The People At Sohomnip

It was amazing to see women who had been unable to sew for decades finally able to thread a needle.  Others ran straight for their Bibles and began reading.  Most people wouldn't consider this a miracle, but I think it is.  Jesus cured the blind.  And, while these people were not blind, they were in the dark. 

Imagine if the only trade you knew was fashioning blouses and other clothing using a needle and thread - and this was suddenly taken away from you.  You now have very few options for providing for your children. Imagine if you lived in a place with very few visible signs of hope, so the Bible was your escape - your salvation from a life of heartache and dispair.  Now imagine you weren't able to read these words that had provided you with such inspiration.  To these people, a $2 pair of reading glasses can be the difference between hopelessness and happiness.

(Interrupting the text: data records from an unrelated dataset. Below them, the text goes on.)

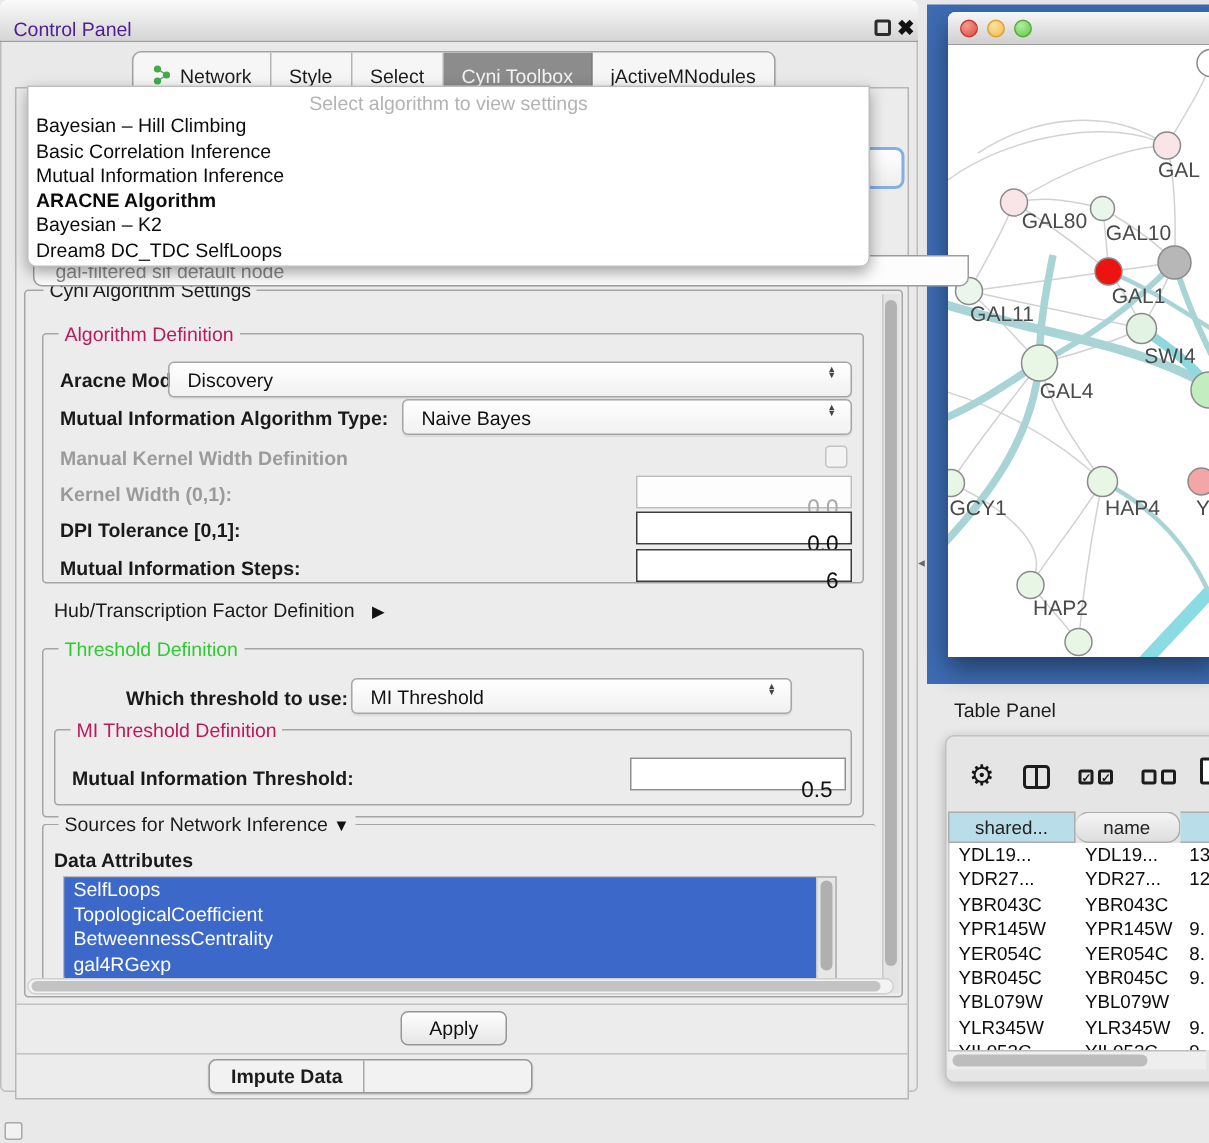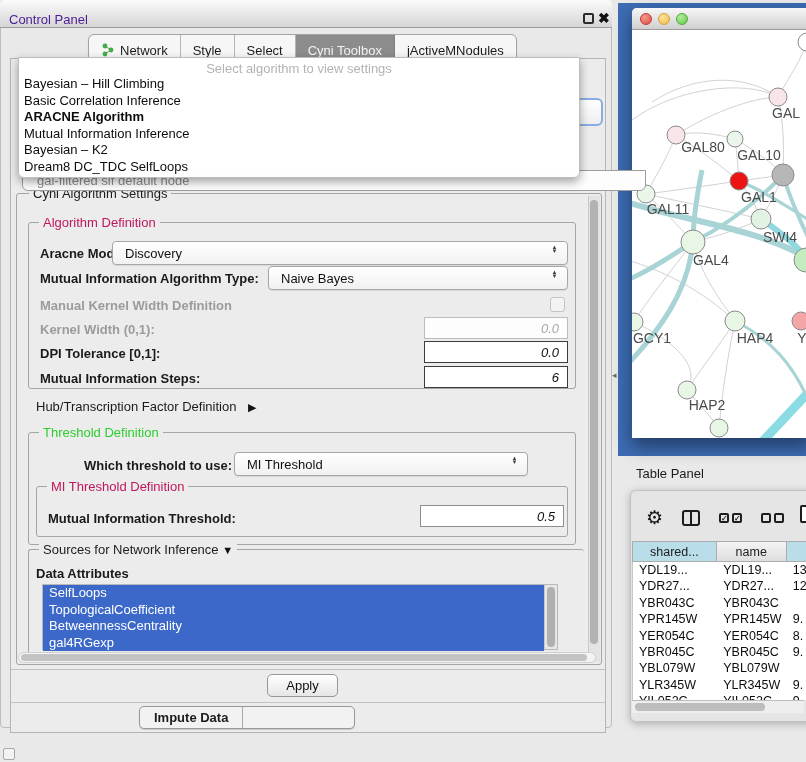--- a/index.html
+++ b/index.html
@@ -74,32 +74,32 @@
   .b { font-weight:bold; }
   .dis { color:#9b9b9b; }
 
   .combo { background:linear-gradient(#ffffff,#f1f1f1); border:1px solid #a6a6a6;
     border-radius:4px; font-size:13px; color:#111;
     display:flex; align-items:center; padding-left:12px;
     box-shadow:0 1px 1px rgba(0,0,0,.08); }
   .combo .stepper { position:absolute; right:8px; top:3px; width:9px;
     font-size:6px; line-height:4px; color:#444; text-align:center; }
 
-  .field { background:#fff; font-size:13px; color:#111; text-align:right;
-    padding:3px 8px 0 0;font-style:italic; }
+  .field { background:#fff; font-size:15px; color:#111; text-align:right;
+    padding:12px 8px 0 0; }
   .f-lite { border:1px solid #bdbdbd; color:#a9a9a9; background:#fdfdfd; }
   .f-dark { border:1px solid #3c3c3c; }
   .f-mid  { border:1px solid #8e8e8e; }
 
   .chk { left:550px; top:297px; width:15px; height:15px; background:#f3f3f3;
     border:1px solid #c3c3c3; border-radius:3px; }
 
   .tri { display:inline-block; font-size:11px; color:#111; }
 
-  .attr-list { left:42px; top:584px; width:516px; height:66px; display:flex;
+  .attr-list { left:42px; top:584px; width:516px; height:76px; display:flex;
     border:1px solid #b9b9b9; background:#3c68c9; }
   .attr-items { flex:1; }
   .attr-item { height:16.5px; line-height:16.5px; color:#fff; font-size:13px;
     padding-left:6px; background:#3c68c9; }
   .attr-sb { width:13px; background:#e7e7e7; border-left:1px solid #c9c9c9; position:relative; }
   .attr-sb .th { position:absolute; left:2px; top:2px; width:8px; height:60px;
     background:#b0b0b0; border-radius:4px; }
 
   .h-scroll { left:18px; top:652px; width:578px; height:11px;
     background:#f3f3f3; border:1px solid #cfcfcf; border-radius:6px; }
@@ -204,22 +204,22 @@
 
 <div class="abs ghost-combo">gal-filtered sif default node</div>
 
 <div class="abs combo-frag"></div>
 
 <div class="abs algo-popup">
   <div class="algo-prompt">Select algorithm to view settings</div>
   <div>
       <div class="algo-item">Bayesian – Hill Climbing</div>
       <div class="algo-item">Basic Correlation Inference</div>
+      <div class="algo-item">Mutual Information Inference</div>
       <div class="algo-item sel">ARACNE Algorithm</div>
-      <div class="algo-item">Mutual Information Inference</div>
       <div class="algo-item">Bayesian – K2</div>
       <div class="algo-item">Dream8 DC_TDC SelfLoops</div>
     </div>
 </div>
 
 <div class="abs group cyni-group">
   <span class="group-title t-black" style="left:12px;">Cyni Algorithm Settings</span>
 </div>
 <div class="abs v-scroll"></div>
 <div class="abs v-thumb"></div>
@@ -389,21 +389,21 @@
   <span class="pair">
     <span class="sq"></span>
       <span class="sq"></span>
   </span>
 </div>
 <div class="abs page-icon"></div>
 
 <div class="abs tbl">
   <div class="tbl-head">
       <div class="th-cell th-blue" style="width: 86px;">shared...</div>
-      <div class="th-cell th-gray" style="width: 71px;">name</div>
+      <div class="th-cell th-gray" style="width: 71px; border-radius: 9px;">name</div>
       <div class="th-cell th-blue" style="width: 46px;"></div>
     </div>
   <div class="tbl-rows">
       <div class="t-row">
         <div class="t-cell" style="width: 86px;">YDL19...</div>
         <div class="t-cell" style="width: 71px;">YDL19...</div>
         <div class="t-cell" style="width: 46px;">13</div>
       </div>
       <div class="t-row">
         <div class="t-cell" style="width: 86px;">YDR27...</div>

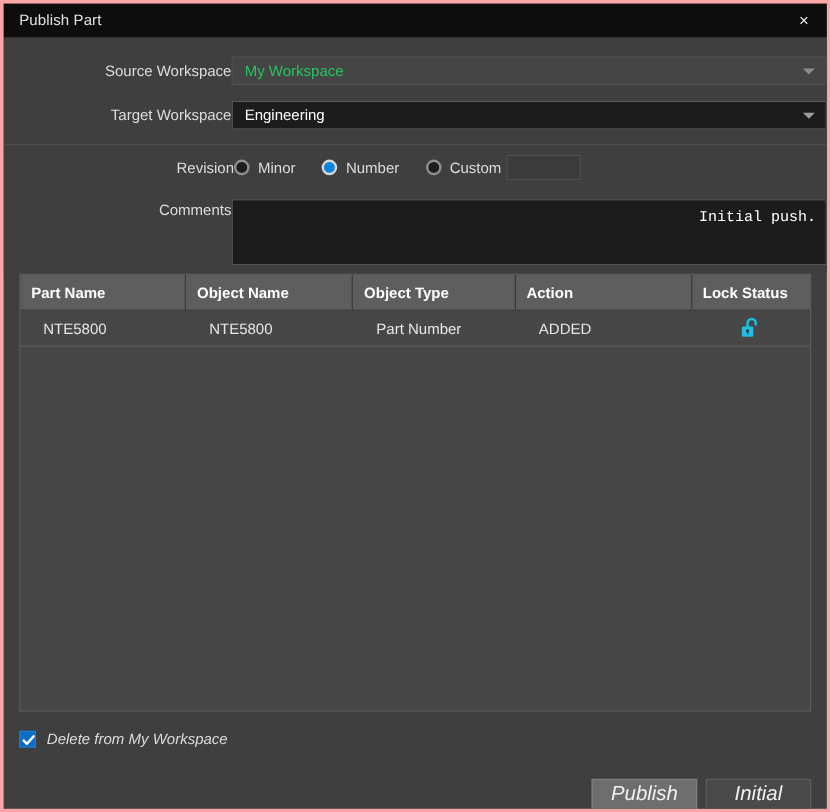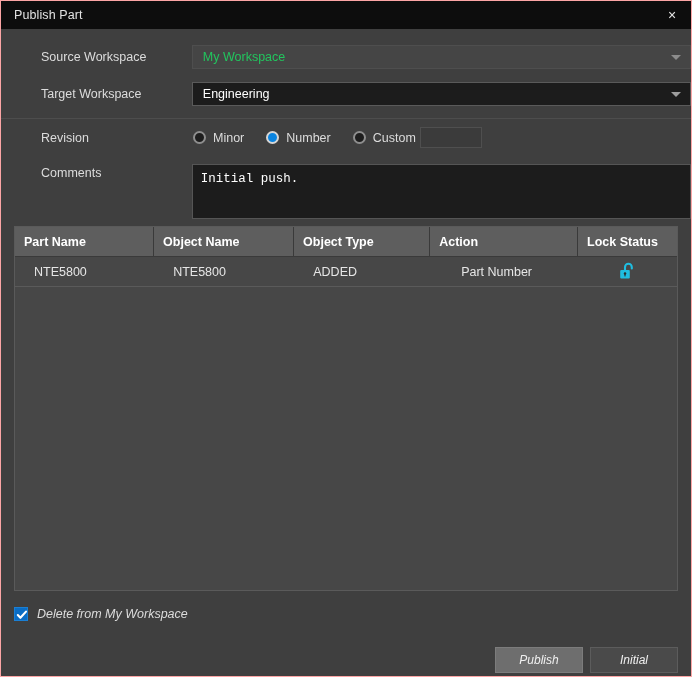--- a/index.html
+++ b/index.html
@@ -10,22 +10,23 @@
   body {
     font-family: "Liberation Sans", sans-serif;
   }
 
   .window {
     position: relative;
     width: 692px;
     height: 677px;
     box-sizing: border-box;
     background: #3f3f3f;
-    border: 1px solid #fca5a5;
+    border: 3px solid #fca5a5;
     overflow: hidden;
+    text-align: right;
   }
 
   
   .titlebar {
     position: relative;
     height: 28px;
     background: #0d0d0d;
     display: flex;
     align-items: center;
     box-sizing: border-box;
@@ -250,21 +251,21 @@
   }
 
   .button-row {
     display: flex;
     justify-content: flex-end;
     margin-top: 14px;
   }
   .btn {
     width: 88px;
     height: 26px;
-    font-size: 12px;
+    font-size: 17px;
     color: #f0f0f0;
     border: 1px solid #5f5f5f;
     box-sizing: border-box;
     display: flex;
     align-items: center;
     justify-content: center;
     cursor: pointer;
     margin-left: 7px;
   }
   .btn.primary { background: #6e6e6e; border-color: #7c7c7c; }
@@ -337,22 +338,22 @@
       <div class="th c1">Part Name</div>
       <div class="th c2">Object Name</div>
       <div class="th c3">Object Type</div>
       <div class="th c4">Action</div>
       <div class="th c5">Lock Status</div>
     </div>
 
     <div class="table-row">
       <div class="td c1">NTE5800</div>
       <div class="td c2">NTE5800</div>
+      <div class="td c3">Part Number</div>
       <div class="td c4">ADDED</div>
-      <div class="td c3">Part Number</div>
       <div class="td c5 center">
         <span>
           <svg class="lock-icon" width="20" height="21" viewBox="0 0 20 21">
             <path d="M7 9 V6.2 a3.4 3.4 0 0 1 6.8 0 V7.4" fill="none" stroke="#1fbde0" stroke-width="2.1" stroke-linecap="round"></path>
             <rect x="2.2" y="9" width="9.6" height="8.6" rx="1.1" fill="#1fbde0"></rect>
             <circle cx="7" cy="12.6" r="1.25" fill="#2b2b2b"></circle>
             <rect x="6.45" y="12.8" width="1.1" height="2.6" fill="#2b2b2b"></rect>
           </svg>
         </span>
       </div>

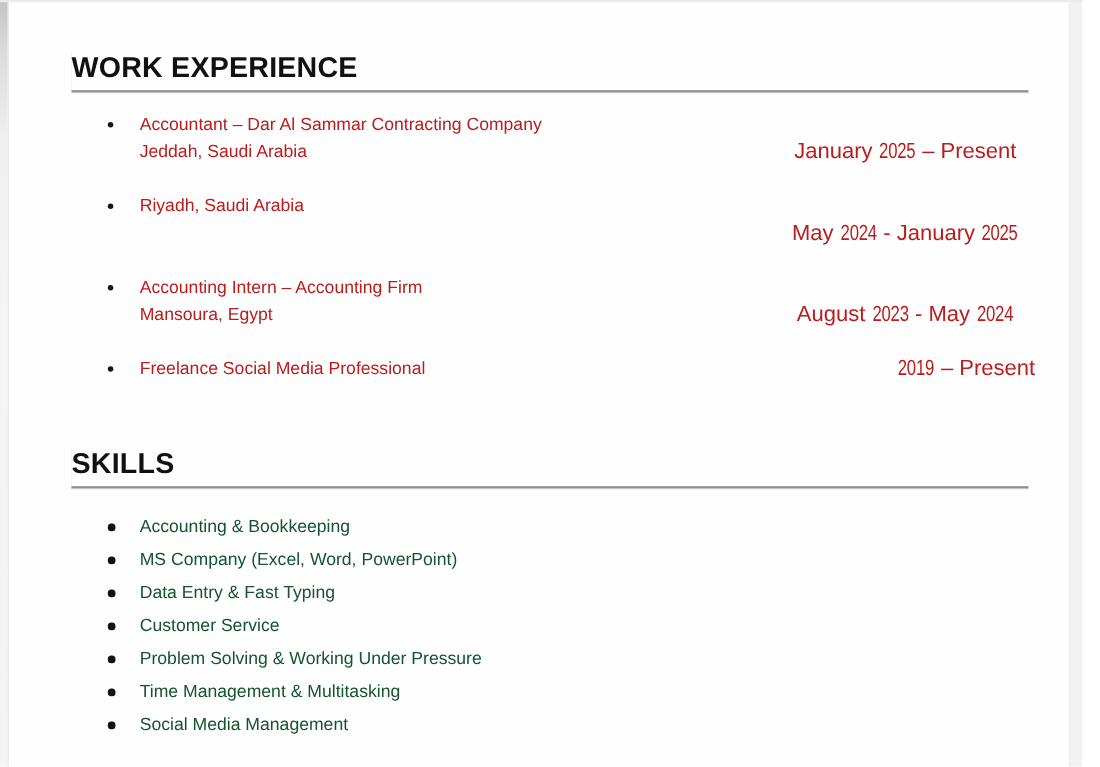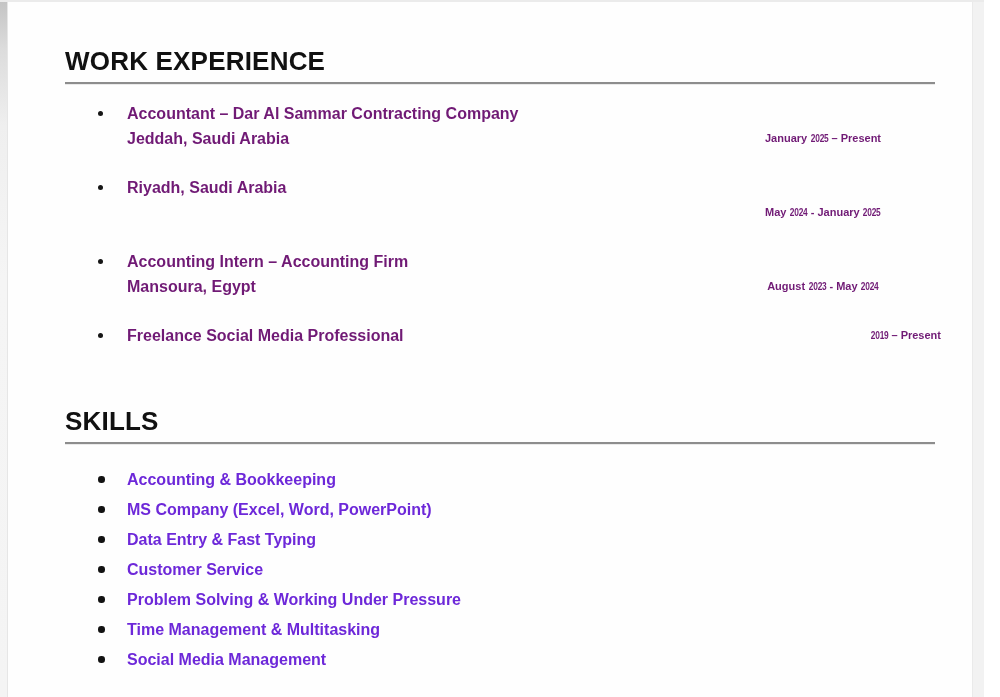--- a/index.html
+++ b/index.html
@@ -28,37 +28,37 @@
     margin:0;padding-bottom:6px;color:#111;
     border-bottom:2px solid #8d8d8d;
     box-shadow:0 1px 0 rgba(0,0,0,0.08);
   }
   .sec-heading.first{margin-top:46px;}
   .sec-heading.second{margin-top:58px;}
 
   .entries{margin-top:17px;}
   .entry{
     position:relative;padding-left:62px;min-height:50px;margin-bottom:24px;
-    font-size:16px;font-weight:bold;line-height:25px;color:#701a75;
+    font-size:16px;font-weight:normal;line-height:25px;color:#b91c1c;
   }
   .entry.single{min-height:25px;margin-bottom:0;}
   .entry .dot{
     position:absolute;left:33px;top:10px;width:5px;height:5px;
     border-radius:50%;background:#161616;
   }
   .entry .date{
     position:absolute;top:25px;left:640px;width:236px;text-align:center;
-    font-size:11px;white-space:nowrap;
+    font-size:20px;white-space:nowrap;
   }
   .entry.single .date{top:0;text-align:right;}
 
   .skills-list{list-style:none;margin:23px 0 0 0;padding:0;}
   .skill{
     position:relative;padding-left:62px;line-height:25px;margin-bottom:5px;
-    font-size:16px;font-weight:bold;color:#6d28d9;
+    font-size:16px;font-weight:normal;color:#14532d;
   }
   .skill .dot{
     position:absolute;left:33px;top:9px;width:6.5px;height:6.5px;
     border-radius:50%;background:#121212;
   }
 
   
   .yr{
     display:inline-block;transform:scaleX(0.76);transform-origin:50% 60%;
     margin:0 -0.23em;letter-spacing:-0.3px;

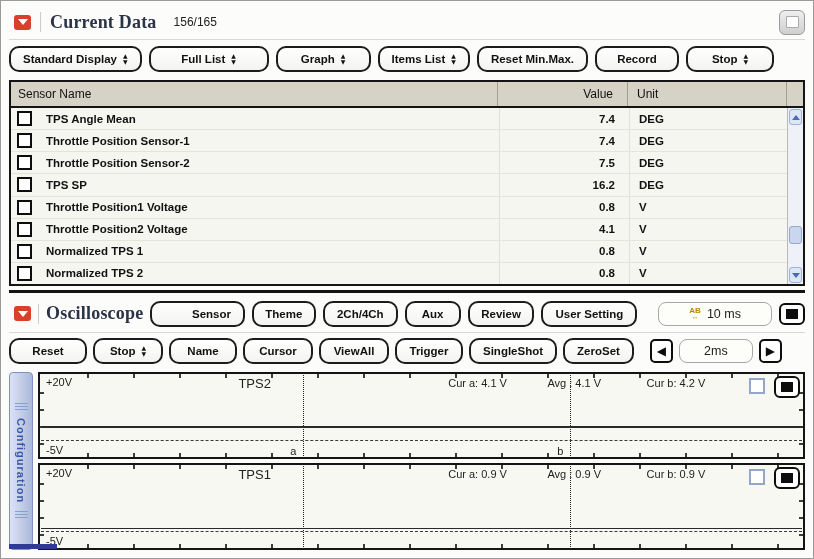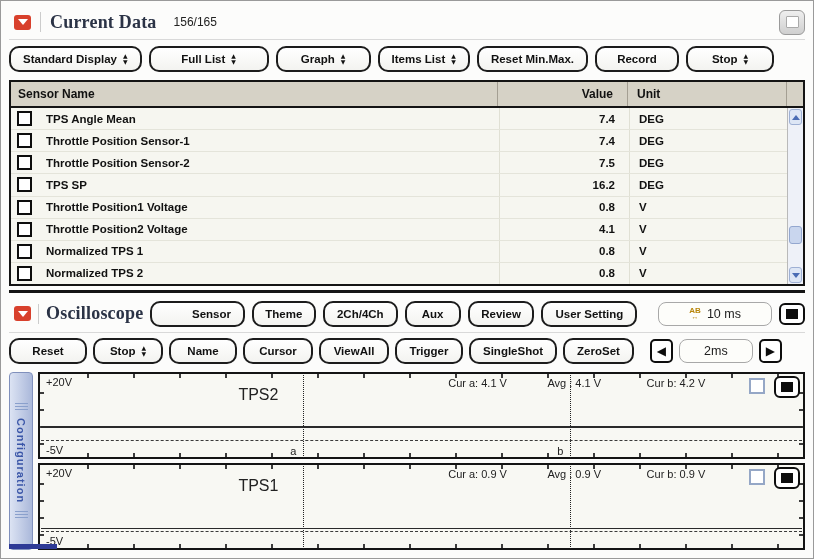--- a/index.html
+++ b/index.html
@@ -27,21 +27,21 @@
   .winbtn{margin-left:auto;width:24px;height:23px;border:1px solid #9a9a9a;border-radius:6px;
     background:linear-gradient(#efefef,#cfcfcf);display:flex;align-items:center;justify-content:center;}
   .winbtn::after{content:"";width:11px;height:10px;background:#fff;border:1px solid #aaa;border-radius:1px;}
   .blackbtn{width:26px;height:22px;border:2px solid #0d0d0d;border-radius:6px;background:#fff;
     display:flex;align-items:center;justify-content:center;box-sizing:border-box;flex:0 0 auto;}
   .blackbtn::after{content:"";width:12px;height:10px;background:#0d0d0d;}
   
   .cd-toolbar{display:flex;align-items:center;gap:7px;height:38px;padding:0 0 0 8px;}
   .table{margin:2px 8px 0;border:2px solid #141414;height:202px;display:flex;flex-direction:column;background:#f6f6f0;}
   .thead{display:flex;align-items:center;background:#d6d2c6;border-bottom:2px solid #141414;height:24px;flex:0 0 auto;
-    font-size:12px;font-weight:bold;}
+    font-size:12px;font-weight:normal;}
   .col-name{flex:1;padding-left:7px;}
   .thead .col-name{border-right:1px solid #a49f93;height:100%;display:flex;align-items:center;}
   .col-value{width:130px;text-align:right;padding-right:14px;box-sizing:border-box;}
   .thead .col-value{border-right:1px solid #a49f93;height:100%;display:flex;align-items:center;justify-content:flex-end;}
   .col-unit{width:158px;padding-left:9px;box-sizing:border-box;}
   .col-corner{width:16px;height:100%;border-left:1px solid #a49f93;}
   .tbody{position:relative;flex:1;}
   .rows{display:flex;flex-direction:column;height:100%;margin-right:16px;}
   .trow{flex:1;display:flex;align-items:center;border-bottom:1px solid #e4e4da;font-size:11.5px;font-weight:bold;background:#f6f6f0;}
   .trow:last-child{border-bottom:none;}
@@ -75,21 +75,21 @@
   .channels{flex:1;display:flex;flex-direction:column;gap:4px;}
   .channel{position:relative;flex:1;background:#f8f8f3;border:2px solid #141414;box-sizing:border-box;}
   .ticks-h{position:absolute;left:3px;right:3px;height:4px;}
   .ticks-h.t{top:0;background:repeating-linear-gradient(90deg,transparent 0 44px,#3c3c3c 44px 46px);}
   .ticks-h.b{bottom:0;background:repeating-linear-gradient(90deg,transparent 0 44px,#3c3c3c 44px 46px);}
   .ticks-v{position:absolute;top:3px;bottom:3px;width:4px;}
   .ticks-v.l{left:0;background:repeating-linear-gradient(180deg,transparent 0 15px,#3c3c3c 15px 17px);}
   .ticks-v.r{right:0;background:repeating-linear-gradient(180deg,transparent 0 15px,#3c3c3c 15px 17px);}
   .vmax{position:absolute;top:2px;left:6px;font-size:11px;color:#222;}
   .vmin{position:absolute;bottom:1px;left:6px;font-size:11px;color:#222;}
-  .ch-name{position:absolute;top:12px;left:26%;font-size:16px;color:#222;}
+  .ch-name{position:absolute;top:2px;left:26%;font-size:13px;color:#222;}
   .sigline{position:absolute;left:1px;right:1px;border-top:2px solid #2a2a2a;}
   .zeroline{position:absolute;left:1px;right:1px;border-top:1px dashed #3a3a3a;}
   .cursorline{position:absolute;top:1px;bottom:1px;width:0;border-left:1.5px dotted #222;}
   .cur-a{left:34.5%;} .cur-b{left:69.5%;}
   .cursor-tag{position:absolute;bottom:0;font-size:11px;color:#222;}
   .tag-a{left:32.8%;} .tag-b{left:67.8%;}
   .readout{position:absolute;top:3px;font-size:11px;color:#222;white-space:nowrap;}
   .r-a{left:53.5%;} .r-avg{left:66.5%;} .r-b{left:79.5%;}
   .ch-cbx{position:absolute;top:4px;right:38px;width:12px;height:12px;border:2px solid #95a7c6;background:#fff;box-sizing:content-box;}
   .ch-black{position:absolute;top:2px;right:3px;}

And that story continued in 11 more communities.  Again, in some of these places, the group had come for reasons other than distributing glasses.  But, when the people arrived with hopes of better vision, plans changed.  What is amazing is that it wasn't until the last village that the group ran out of lenses.

What's more, in each community, the volunteers were able to see things more clearly as well.  We are all accustomed to seeing the poor in a "receiving" mode, taking any handouts they can get.  Instead, in every village we were greeted by people with open arms, offering us their food, their hospitality, and their respect at every turn.  There was Rudy in La Estancia, the man whose 12-year old son has to work every day after school making scarves to help the family make ends meet.  He freely gave everyone in the group a scarf as a sign of his gratitude.  Then there was Miguel, the community leader in Chuisajcaba who traveled six hours round-trip, and sacrificed a day's wages to come and welcome the group, and discuss his vision for his community.

Rudy Making Scarves

There were countless other examples of generosity that were displayed.  It is overwhelming.  However, on a trip to distribute reading glasses, it is fitting that eyes were once again opened to the wonders of God's work.  Small acts of kindness can make a big difference.  Whether it is a pastor doing magic tricks for kids, or a group of churches agreeing to sponsor a project to provide food, as well health and welfare education to 300 children, God  leads our actions when we take the time to open our eyes to his will.

I appreciate the opportunity to be a part of this mission with fellow Texans.  Little by little, groups like this are making a difference in this country and others, and the people here are oh so thankful.